On the 3:40 PM radar image you also see a line of storms forming on the border of Oklahoma and Arkansas. These highlight that atmospheric moisture, east of a dryline, is only one ingredient of storm formation.
A map from the National Weather Service’s Norman Forecast Office shows the tornadoes that formed in south central Oklahoma on Monday, May 9th. The red line was the EF-4 in Garvin County. The orange tracks were EF-3 tornadoes that set down in Murray and Johnston Counties. A yellow line shows an EF-2 tornado that formed in Bryan County. Green lines show the track of two EF-1 tornadoes.

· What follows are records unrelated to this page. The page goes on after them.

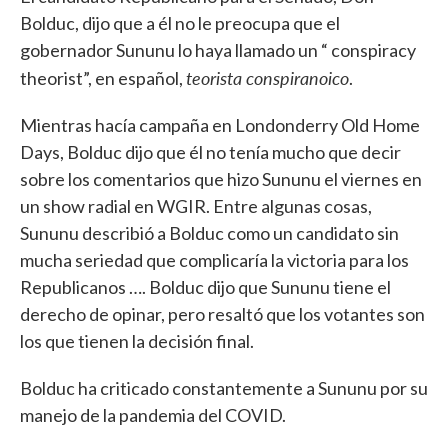
Bolduc, dijo que a él no le preocupa que el
gobernador Sununu lo haya llamado un “ conspiracy
teorista conspiranoico
theorist”, en español,
.
Mientras hacía campaña en Londonderry Old Home
Days, Bolduc dijo que él no tenía mucho que decir
sobre los comentarios que hizo Sununu el viernes en
un show radial en WGIR. Entre algunas cosas,
Sununu describió a Bolduc como un candidato sin
mucha seriedad que complicaría la victoria para los
Republicanos …. Bolduc dijo que Sununu tiene el
derecho de opinar, pero resaltó que los votantes son
los que tienen la decisión final.
Bolduc ha criticado constantemente a Sununu por su
manejo de la pandemia del COVID.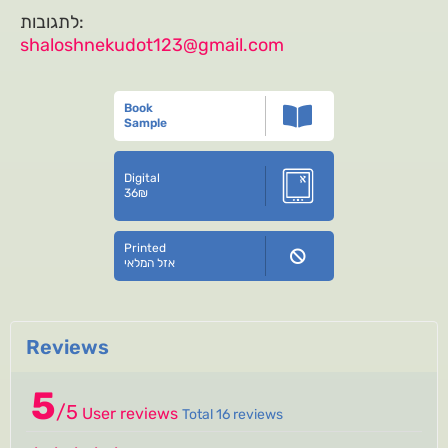
לתגובות:
shaloshnekudot123@gmail.com
Book
Sample
Digital
36
₪
Printed
אזל המלאי
Reviews
5
/
5
User reviews
Total 16 reviews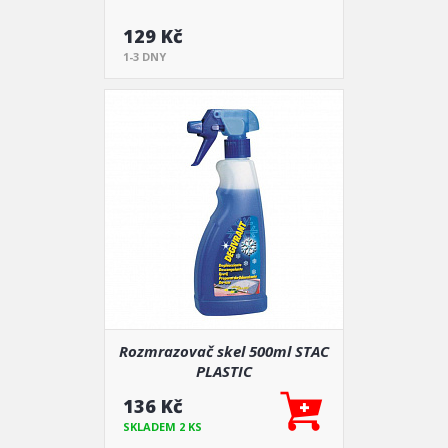
129 Kč
1-3 DNY
Rozmrazovač skel 500ml STAC
PLASTIC
136 Kč
SKLADEM 2 KS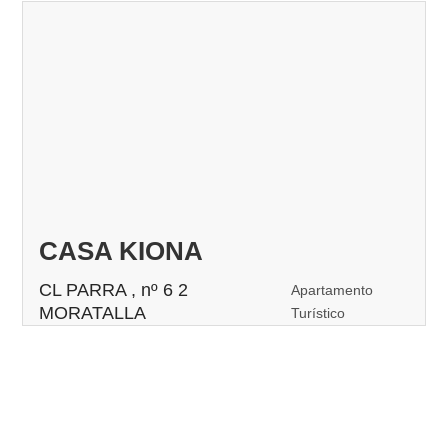
CASA KIONA
CL PARRA , nº 6 2
Apartamento
MORATALLA
Turístico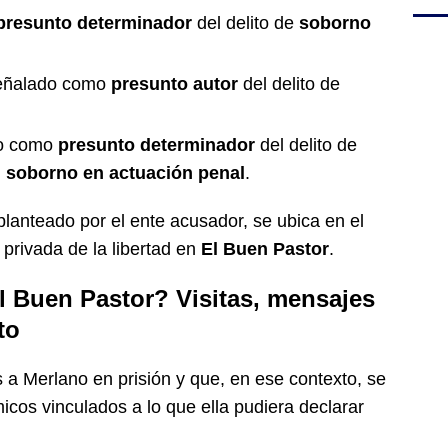
presunto determinador
del delito de
soborno
señalado como
presunto autor
del delito de
do como
presunto determinador
del delito de
l
soborno en actuación penal
.
planteado por el ente acusador, se ubica en el
privada de la libertad en
El Buen Pastor
.
 Buen Pastor? Visitas, mensajes
to
s a Merlano en prisión y que, en ese contexto, se
cos vinculados a lo que ella pudiera declarar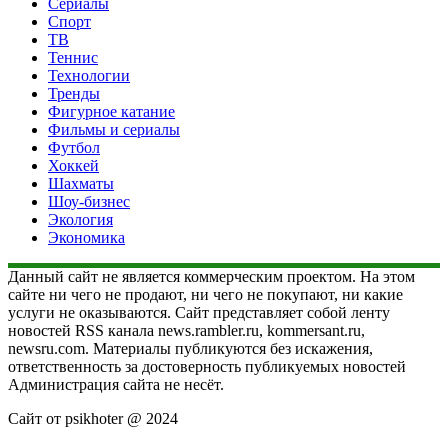
Сериалы
Спорт
ТВ
Теннис
Технологии
Тренды
Фигурное катание
Фильмы и сериалы
Футбол
Хоккей
Шахматы
Шоу-бизнес
Экология
Экономика
Данный сайт не является коммерческим проектом. На этом
сайте ни чего не продают, ни чего не покупают, ни какие
услуги не оказываются. Сайт представляет собой ленту
новостей RSS канала news.rambler.ru, kommersant.ru,
newsru.com. Материалы публикуются без искажения,
ответственность за достоверность публикуемых новостей
Администрация сайта не несёт.
Сайт от psikhoter @ 2024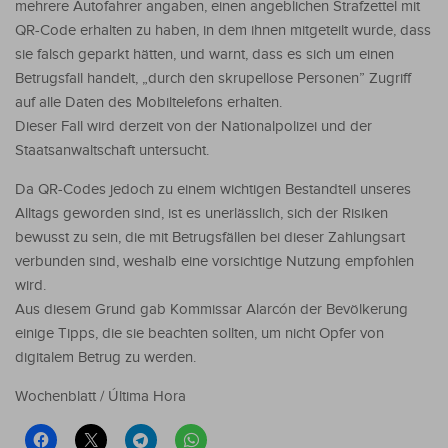
mehrere Autofahrer angaben, einen angeblichen Strafzettel mit
QR-Code erhalten zu haben, in dem ihnen mitgeteilt wurde, dass
sie falsch geparkt hätten, und warnt, dass es sich um einen
Betrugsfall handelt, „durch den skrupellose Personen” Zugriff
auf alle Daten des Mobiltelefons erhalten.
Dieser Fall wird derzeit von der Nationalpolizei und der
Staatsanwaltschaft untersucht.
Da QR-Codes jedoch zu einem wichtigen Bestandteil unseres
Alltags geworden sind, ist es unerlässlich, sich der Risiken
bewusst zu sein, die mit Betrugsfällen bei dieser Zahlungsart
verbunden sind, weshalb eine vorsichtige Nutzung empfohlen
wird.
Aus diesem Grund gab Kommissar Alarcón der Bevölkerung
einige Tipps, die sie beachten sollten, um nicht Opfer von
digitalem Betrug zu werden.
Wochenblatt / Última Hora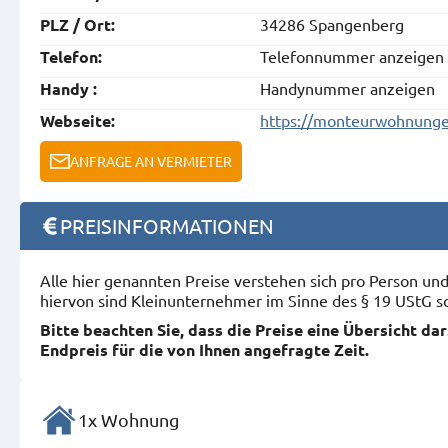
34286 Spangenberg
PLZ / Ort:
Telefonnummer anzeigen
Telefon:
Handynummer anzeigen
Handy :
https://monteurwohnunge
Webseite:
ANFRAGE AN VERMIETER
PREISINFORMATIONEN
Alle hier genannten Preise verstehen sich pro Person u
hiervon sind Kleinunternehmer im Sinne des § 19 UStG s
Bitte beachten Sie, dass die Preise eine Übersicht da
Endpreis für die von Ihnen angefragte Zeit.
1x Wohnung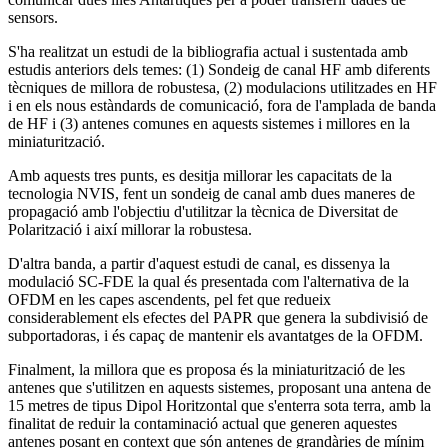
sensors.
S'ha realitzat un estudi de la bibliografia actual i sustentada amb
estudis anteriors dels temes: (1) Sondeig de canal HF amb diferents
tècniques de millora de robustesa, (2) modulacions utilitzades en HF
i en els nous estàndards de comunicació, fora de l'amplada de banda
de HF i (3) antenes comunes en aquests sistemes i millores en la
miniaturització.
Amb aquests tres punts, es desitja millorar les capacitats de la
tecnologia NVIS, fent un sondeig de canal amb dues maneres de
propagació amb l'objectiu d'utilitzar la tècnica de Diversitat de
Polarització i així millorar la robustesa.
D'altra banda, a partir d'aquest estudi de canal, es dissenya la
modulació SC-FDE la qual és presentada com l'alternativa de la
OFDM en les capes ascendents, pel fet que redueix
considerablement els efectes del PAPR que genera la subdivisió de
subportadoras, i és capaç de mantenir els avantatges de la OFDM.
Finalment, la millora que es proposa és la miniaturització de les
antenes que s'utilitzen en aquests sistemes, proposant una antena de
15 metres de tipus Dipol Horitzontal que s'enterra sota terra, amb la
finalitat de reduir la contaminació actual que generen aquestes
antenes posant en context que són antenes de grandàries de mínim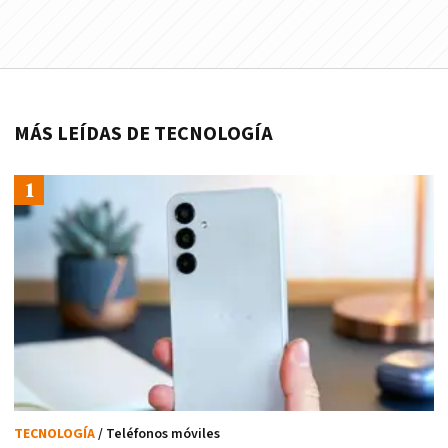
MÁS LEÍDAS DE TECNOLOGÍA
TECNOLOGÍA
/ Teléfonos móviles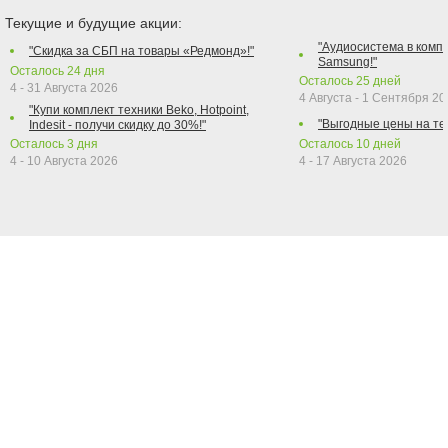
Текущие и будущие акции:
"Аудиосистема в компл
"Скидка за СБП на товары «Редмонд»!"
Samsung!"
Осталось
24
дня
Осталось
25
дней
4 - 31 Августа 2026
4 Августа - 1 Сентября 2
"Купи комплект техники Beko, Hotpoint,
"Выгодные цены на те
Indesit - получи скидку до 30%!"
Осталось
3
дня
Осталось
10
дней
4 - 10 Августа 2026
4 - 17 Августа 2026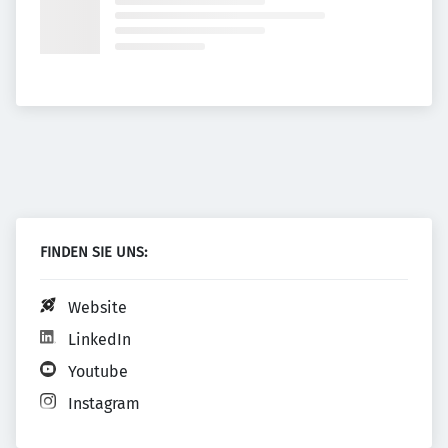
FINDEN SIE UNS:
Website
LinkedIn
Youtube
Instagram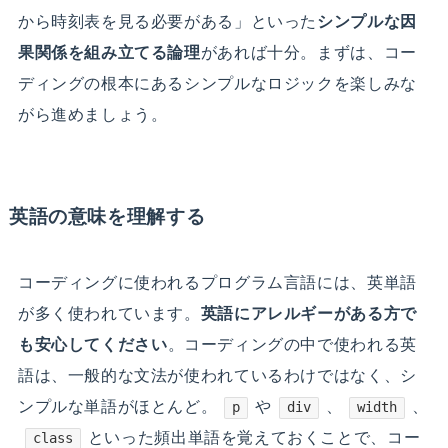
から時刻表を見る必要がある」といった
シンプルな因
果関係を組み立てる論理
があれば十分。まずは、コー
ディングの根本にあるシンプルなロジックを楽しみな
がら進めましょう。
英語の意味を理解する
コーディングに使われるプログラム言語には、英単語
が多く使われています。
英語にアレルギーがある方で
も安心してください
。コーディングの中で使われる英
語は、一般的な文法が使われているわけではなく、シ
ンプルな単語がほとんど。
や
、
、
p
div
width
といった頻出単語を覚えておくことで、コー
class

This map doesn’t include an EF-1 tornado near Glencoe and an EF-2 tornado near Boswell on May 9, 2016.
Dewpoint maps are another way to give you a heads up on severe weather days. Getting more familiar with dewpoint just takes some time. Checking dewpoints on storm days will give you new insights into the significance of dewpoint temperature changes and how they can indicate where storms are likely to form.
This is amazing work, and excellent article. THANK YOU so much, all involved with the MESONET Technology and Resource so valuable to Oklahomans.
John, we’re happy to be a valuable resource to all Oklahomans.